• [YOUR TASK]:
The answer consists of one number: how many lines of the data below include the string "reset".

•••••

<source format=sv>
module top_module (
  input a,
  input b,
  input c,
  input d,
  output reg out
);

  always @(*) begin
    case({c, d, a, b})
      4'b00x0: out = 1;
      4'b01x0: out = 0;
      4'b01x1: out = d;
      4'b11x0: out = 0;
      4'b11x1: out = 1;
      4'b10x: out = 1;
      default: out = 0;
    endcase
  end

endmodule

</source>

•••••

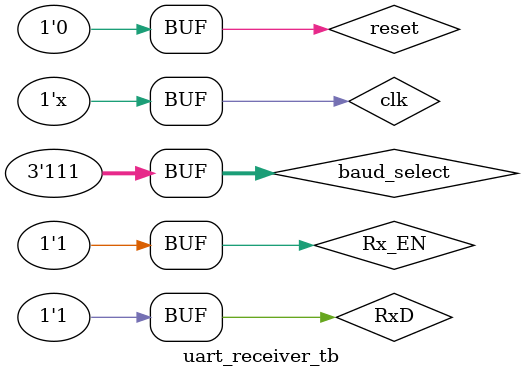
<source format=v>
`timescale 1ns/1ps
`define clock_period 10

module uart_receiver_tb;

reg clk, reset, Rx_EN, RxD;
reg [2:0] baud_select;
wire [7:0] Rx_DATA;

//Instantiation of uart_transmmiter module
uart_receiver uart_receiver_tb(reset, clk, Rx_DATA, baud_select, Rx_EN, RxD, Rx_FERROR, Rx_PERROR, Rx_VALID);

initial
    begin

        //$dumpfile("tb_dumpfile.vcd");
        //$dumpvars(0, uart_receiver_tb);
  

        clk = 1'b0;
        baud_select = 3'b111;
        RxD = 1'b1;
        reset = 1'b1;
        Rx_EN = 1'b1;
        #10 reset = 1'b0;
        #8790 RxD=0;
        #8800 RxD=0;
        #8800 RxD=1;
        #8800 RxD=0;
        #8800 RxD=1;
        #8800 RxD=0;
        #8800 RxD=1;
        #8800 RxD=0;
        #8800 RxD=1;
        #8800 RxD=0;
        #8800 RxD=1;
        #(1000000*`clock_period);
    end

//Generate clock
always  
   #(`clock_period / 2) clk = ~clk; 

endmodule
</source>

•••••

• [RESULT OF THIS EXERCISE]:
4